Tanzania Daily News (Dar es Salaam)

29 January 2013

Tanzania: Cattle Grazing Threatens Serengeti Ecosystem

Photo: Bruce Hamilton
Serengeti National Park wins tourism award (file photo).

Mara — LOCAL leaders have reported massive migration of cattle into the western Serengeti and are worried that the livestock might cause serious damage to the eco-system.

"There are many herds of cattle invading conservation areas here. They are from the neighbouring districts of Bunda and Musoma rural as well as Bariadi," the Serengeti District Council Vice-Chairman, Mr Jumanne Kwiro, told the 'Daily News'.

The herders are reportedly grazing livestock in some parts of Grumeti Reserves and Ikona Wildlife Management Area (WMA), according to Mr Kwiro. Officials of the game reserves and the WMA were not immediately available for comment.

The game reserves and the WMA host several foreign and local investors contributing significant revenue to the Serengeti District Council and the central government via the Ministry of Tourism and Natural Resources. The protected areas also form part of the annual migration of millions of wildebeest and zebra route.

Mr Kwiro who is also the councillor for Natta Ward (CCM) argued that local communities are currently reluctant to support conservation campaigns on grounds that they were not benefiting from the booming tourism sector in western Serengeti.

"Serengeti investors are not providing jobs to our people and they also don't trade with local business people.
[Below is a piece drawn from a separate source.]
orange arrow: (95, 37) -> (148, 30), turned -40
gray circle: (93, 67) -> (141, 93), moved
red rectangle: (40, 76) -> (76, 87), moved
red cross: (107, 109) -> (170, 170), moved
They are doing business with people from Arusha and that is why natives here are now welcoming herders from different districts as compared to previous years," the leader claimed.

He cited several tourist hotels located in the world's famous park as some of the investments operating without allegedly making any contribution to uplift the living standards of local communities. He appealed for the immediate intervention of the ministries of Livestock, Tourism and Natural Resources and Local Governments and Regional Administration (TAMISEMI).

"This is a complicated issue that needs joint intervention from the three ministers before the situation gets out of hand," he said. There are unconfirmed reports that herders are bribing village leaders to get grazing space in the area. Officials estimate that around 94 per cent of Serengeti District is made up of game-protected areas including the Serengeti National Park (SENAPA). The park attracts thousands of tourists mainly from overseas every year.